Light-dependent changes in the higher-order DNA structure of the cyanobacterium Synechocystis sp. PCC6803

Chromosome spatial organization plays critical roles in transcriptional regulation and DNA protection. In cyanobacteria—photosynthetic bacteria that experience dramatic fluctuations in light intensity—chromosome reorganization could facilitate rapid transcriptional reprogramming and protect DNA from photodamage. However, chromosome organization in these polyploid organisms has remained technically challenging to observe, leaving light-dependent responses unexplored.

Here, we show that higher-order chromosome organization in Synechocystis sp. PCC 6803 is associated with light intensity, revealing a previously unrecognized light-dependent adaptation in cyanobacteria.
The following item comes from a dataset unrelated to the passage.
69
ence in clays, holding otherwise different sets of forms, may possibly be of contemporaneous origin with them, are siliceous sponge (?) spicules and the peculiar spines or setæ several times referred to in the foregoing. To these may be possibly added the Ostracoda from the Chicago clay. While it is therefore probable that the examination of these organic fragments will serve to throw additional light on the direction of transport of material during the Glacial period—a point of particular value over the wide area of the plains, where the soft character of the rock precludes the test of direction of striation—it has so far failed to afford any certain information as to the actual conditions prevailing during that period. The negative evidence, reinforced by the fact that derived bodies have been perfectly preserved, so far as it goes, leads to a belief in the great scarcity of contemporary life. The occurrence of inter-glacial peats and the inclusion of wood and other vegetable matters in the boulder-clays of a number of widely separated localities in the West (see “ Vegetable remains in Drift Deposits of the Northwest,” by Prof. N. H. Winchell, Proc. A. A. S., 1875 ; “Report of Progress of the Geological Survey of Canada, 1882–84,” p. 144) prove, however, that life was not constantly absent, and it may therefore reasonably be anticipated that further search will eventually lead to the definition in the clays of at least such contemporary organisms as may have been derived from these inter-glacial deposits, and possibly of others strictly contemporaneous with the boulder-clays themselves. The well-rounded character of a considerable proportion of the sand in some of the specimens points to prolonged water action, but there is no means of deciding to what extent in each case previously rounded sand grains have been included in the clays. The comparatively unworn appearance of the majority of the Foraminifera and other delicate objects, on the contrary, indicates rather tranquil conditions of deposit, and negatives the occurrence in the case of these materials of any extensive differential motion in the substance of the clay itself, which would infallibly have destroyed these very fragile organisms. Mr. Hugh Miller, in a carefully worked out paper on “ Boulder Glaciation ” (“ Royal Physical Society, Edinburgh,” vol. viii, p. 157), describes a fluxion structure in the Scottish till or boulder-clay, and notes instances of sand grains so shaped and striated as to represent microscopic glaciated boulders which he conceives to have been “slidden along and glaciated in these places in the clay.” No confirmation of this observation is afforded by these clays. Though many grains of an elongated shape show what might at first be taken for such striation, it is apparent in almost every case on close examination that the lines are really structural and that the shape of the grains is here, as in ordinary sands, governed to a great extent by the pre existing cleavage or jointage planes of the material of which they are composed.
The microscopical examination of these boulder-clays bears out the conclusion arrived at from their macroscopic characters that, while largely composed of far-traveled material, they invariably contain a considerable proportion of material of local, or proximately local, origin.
We established fluorescence in situ hybridization (FISH) methods for this model cyanobacterium carrying multi-copy genomes, together with a computational pipeline to assign paired FISH signals to individual genome copies. The slope relating genomic and spatial distance was steeper under standard conditions (β = 0.972 nm/kbp, R² = 0.12) than under high-light conditions (β = 0.450 nm/kbp, R² = 0.02), indicating that local chromosome organization is substantially disrupted by elevated light intensity. The spatial distribution of the multiple genome copies also differed between conditions, independently supporting condition-dependent chromosome reorganization. Hi-C analysis corroborated these findings, revealing reduced chromosomal interactions within the 10–100 kbp range under high-light conditions. Together, these results demonstrate that light intensity is a previously unrecognized determinant of higher-order chromosome organization in a photosynthetic bacterium.